▸ Consigne
Résumez en deux phrases le chapitre sur l'usure présenté ci-dessous.

▸ Extrait
****************************************

Rambam 1 Chapitre

Notons que bon nombre de ces lois ne sont pas la halakha, c'est-à-dire la pratique observée dans les communautés juives. Elles ne sauraient donc en aucun cas être prises comme référence. Veuillez noter également que cette version est un premier essai qui fera l'objet de corrections ultérieures.

2 Tichri 5786 / 09.24.2025

Lois du créancier et du débiteur : Chapitre Quatre

1. [Les termes] usure [lit. : morsure] et profit [mentionnés dans la Thora] désigne la même chose, ainsi qu’il est dit : « ton argent, tu ne lui donneras pas avec usure et contre profit tu ne donneras pas ta nourriture ». Plus loin, il est dit : « ni usure d’argent, ni usure par la nourriture, ni usure de toute chose par laquelle il fera usure ». Pourquoi [l’intérêt] est-il désigné comme usure [lit. une morsure] ? Parce qu’il [le créancier] mord, fait souffrir son ami et consume sa chair. Pourquoi le verset a-t-il distingué [les deux termes « usure » et « profit », qui désignent le même commandement négatif] ? Pour [rendre coupable le contrevenant à ce commandement d’]une double transgression.

2. De même qu’il est défendu de prêter [à intérêt], ainsi, il est défendu d’emprunter à intérêt, comme il est dit : « tu n’amèneras pas ton frère à faire de l’usure [lit. une morsure] » ; par tradition orale, ils [les sages] ont appris que ceci est une mise en garde pour l’emprunteur, en d’autres termes, « tu ne te feras pas mordre par ton frère ». Et de même, il est défendu d’être impliqué dans un prêt à intérêt entre l’emprunteur et le prêteur ; celui qui est garant, scribe, ou témoin entre eux transgresse un commandement négatif, ainsi qu’il est dit : « ne lui imposez pas d’usure » ; ce [verset, au pluriel] est une mise en garde même pour les témoins, le garant et le scribe. Tu apprends donc que celui qui prête à intérêt transgresse six interdictions : « ne sois pas comme un créancier à son égard », « ton argent, tu ne lui donneras pas avec usure », « contre profit tu ne donneras pas ta nourriture », « ne prends pas de lui d’usure et de profit », « ne lui imposez pas d’usure », « tu ne placeras point d’embûche devant l’aveugle », et l’emprunteur transgresse deux [interdictions] : « tu n’amèneras pas ton frère à faire de l’usure » et « tu ne placeras pas d’embûche devant l’aveugle ». Le garant, les témoins et les personnes [ayant des fonctions] semblables ne transgressent que [l’interdiction] « ne lui imposez pas d’usure ». Et celui qui est un intermédiaire entre eux, prête concours à l’un d’eux, ou lui donne des instructions transgresse [l’interdiction] : « tu ne placeras pas d’embûche devant l’aveugle ».

****************************************

▸ Extrait des données
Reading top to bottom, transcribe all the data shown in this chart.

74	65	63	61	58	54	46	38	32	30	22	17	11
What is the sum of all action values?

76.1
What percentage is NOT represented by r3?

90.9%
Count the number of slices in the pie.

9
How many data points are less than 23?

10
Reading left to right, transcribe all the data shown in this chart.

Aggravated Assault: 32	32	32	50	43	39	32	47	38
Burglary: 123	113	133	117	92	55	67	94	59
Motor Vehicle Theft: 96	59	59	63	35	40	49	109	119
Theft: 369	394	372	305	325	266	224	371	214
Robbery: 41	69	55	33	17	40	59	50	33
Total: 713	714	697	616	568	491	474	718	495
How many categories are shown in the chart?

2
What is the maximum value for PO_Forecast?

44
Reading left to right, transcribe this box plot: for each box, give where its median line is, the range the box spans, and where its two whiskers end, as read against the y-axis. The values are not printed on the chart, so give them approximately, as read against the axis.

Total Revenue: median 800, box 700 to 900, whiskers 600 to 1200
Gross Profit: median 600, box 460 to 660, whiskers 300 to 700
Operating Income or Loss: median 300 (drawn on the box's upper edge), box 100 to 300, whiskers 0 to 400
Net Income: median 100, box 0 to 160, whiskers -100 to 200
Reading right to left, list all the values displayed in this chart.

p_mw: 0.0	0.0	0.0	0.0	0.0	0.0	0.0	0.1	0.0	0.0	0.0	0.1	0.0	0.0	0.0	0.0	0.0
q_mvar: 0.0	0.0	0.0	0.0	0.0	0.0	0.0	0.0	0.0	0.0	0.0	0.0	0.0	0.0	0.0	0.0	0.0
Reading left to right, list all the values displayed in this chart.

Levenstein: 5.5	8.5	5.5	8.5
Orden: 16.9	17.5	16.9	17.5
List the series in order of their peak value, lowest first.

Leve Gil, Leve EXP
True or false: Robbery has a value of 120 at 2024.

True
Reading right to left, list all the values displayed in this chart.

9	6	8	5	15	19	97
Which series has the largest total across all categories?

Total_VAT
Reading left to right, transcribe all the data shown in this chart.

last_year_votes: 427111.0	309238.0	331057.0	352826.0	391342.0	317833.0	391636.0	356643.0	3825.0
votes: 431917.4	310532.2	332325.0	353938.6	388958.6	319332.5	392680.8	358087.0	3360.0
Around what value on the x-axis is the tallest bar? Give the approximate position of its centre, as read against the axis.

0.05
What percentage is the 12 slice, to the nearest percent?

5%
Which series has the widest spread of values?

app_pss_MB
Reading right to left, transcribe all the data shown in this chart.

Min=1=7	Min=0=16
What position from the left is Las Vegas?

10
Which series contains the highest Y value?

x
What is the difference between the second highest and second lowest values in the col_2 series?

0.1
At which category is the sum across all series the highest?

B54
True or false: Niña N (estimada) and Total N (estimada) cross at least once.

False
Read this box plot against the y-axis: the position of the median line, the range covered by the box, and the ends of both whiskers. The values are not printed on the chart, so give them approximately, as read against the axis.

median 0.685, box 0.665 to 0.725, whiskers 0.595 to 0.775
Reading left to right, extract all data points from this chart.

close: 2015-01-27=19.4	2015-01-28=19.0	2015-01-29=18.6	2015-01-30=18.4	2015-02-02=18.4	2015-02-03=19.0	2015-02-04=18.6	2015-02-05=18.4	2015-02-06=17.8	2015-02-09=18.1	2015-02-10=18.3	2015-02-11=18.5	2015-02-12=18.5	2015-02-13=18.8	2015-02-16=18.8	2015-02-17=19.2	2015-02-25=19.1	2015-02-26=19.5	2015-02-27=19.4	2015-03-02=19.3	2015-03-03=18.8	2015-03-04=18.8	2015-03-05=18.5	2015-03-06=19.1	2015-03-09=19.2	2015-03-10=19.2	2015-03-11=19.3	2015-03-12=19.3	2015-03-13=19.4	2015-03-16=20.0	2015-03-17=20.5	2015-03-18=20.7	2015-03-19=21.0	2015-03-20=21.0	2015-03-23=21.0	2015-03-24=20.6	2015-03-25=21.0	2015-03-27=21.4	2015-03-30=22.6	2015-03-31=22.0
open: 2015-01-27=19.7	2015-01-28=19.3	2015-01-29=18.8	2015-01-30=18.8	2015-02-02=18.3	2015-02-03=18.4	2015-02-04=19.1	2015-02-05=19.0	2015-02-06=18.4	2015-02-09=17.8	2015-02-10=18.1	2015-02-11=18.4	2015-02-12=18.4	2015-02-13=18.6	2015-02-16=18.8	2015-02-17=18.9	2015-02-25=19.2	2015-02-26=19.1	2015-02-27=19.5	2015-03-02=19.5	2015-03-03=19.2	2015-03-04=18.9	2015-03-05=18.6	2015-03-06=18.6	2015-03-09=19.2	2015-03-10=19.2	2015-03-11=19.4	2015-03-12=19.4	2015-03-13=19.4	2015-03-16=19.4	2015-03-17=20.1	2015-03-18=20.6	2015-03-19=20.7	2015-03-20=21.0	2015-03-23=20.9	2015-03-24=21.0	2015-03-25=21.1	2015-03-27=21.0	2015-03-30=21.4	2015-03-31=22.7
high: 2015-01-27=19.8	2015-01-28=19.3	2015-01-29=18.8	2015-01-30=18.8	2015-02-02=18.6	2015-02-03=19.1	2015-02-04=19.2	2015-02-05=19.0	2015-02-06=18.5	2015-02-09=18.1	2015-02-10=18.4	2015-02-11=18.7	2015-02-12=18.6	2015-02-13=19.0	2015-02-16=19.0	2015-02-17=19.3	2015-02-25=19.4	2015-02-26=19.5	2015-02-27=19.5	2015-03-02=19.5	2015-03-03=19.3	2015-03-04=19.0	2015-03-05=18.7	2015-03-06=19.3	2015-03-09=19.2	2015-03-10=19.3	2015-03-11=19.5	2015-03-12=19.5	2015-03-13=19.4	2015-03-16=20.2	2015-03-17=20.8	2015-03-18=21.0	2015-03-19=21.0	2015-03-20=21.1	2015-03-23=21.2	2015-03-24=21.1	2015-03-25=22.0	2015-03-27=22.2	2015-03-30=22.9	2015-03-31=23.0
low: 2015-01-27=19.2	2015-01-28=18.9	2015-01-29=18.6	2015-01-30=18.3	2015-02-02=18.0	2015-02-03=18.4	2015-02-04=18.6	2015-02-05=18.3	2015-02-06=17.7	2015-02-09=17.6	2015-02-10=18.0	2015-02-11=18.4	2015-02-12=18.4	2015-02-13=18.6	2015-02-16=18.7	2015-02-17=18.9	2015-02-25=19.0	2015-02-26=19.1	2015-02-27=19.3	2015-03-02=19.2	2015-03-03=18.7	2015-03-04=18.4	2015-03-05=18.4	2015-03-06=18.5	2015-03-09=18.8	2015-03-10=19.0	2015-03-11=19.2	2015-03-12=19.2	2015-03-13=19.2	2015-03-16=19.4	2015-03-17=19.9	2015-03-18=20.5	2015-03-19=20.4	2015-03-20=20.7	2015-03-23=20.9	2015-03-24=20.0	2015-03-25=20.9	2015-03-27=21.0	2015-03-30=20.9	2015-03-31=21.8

****************************************

▸ Réponse rédigée
Les termes « usure » et « profit » de la Thora désignent la même chose, mais le verset les distingue pour rendre le contrevenant coupable d'une double transgression. Il est défendu de prêter comme d'emprunter à intérêt : le prêteur transgresse six interdictions et l'emprunteur deux, tandis que le garant, le scribe et les témoins transgressent seulement « ne lui imposez pas d'usure ».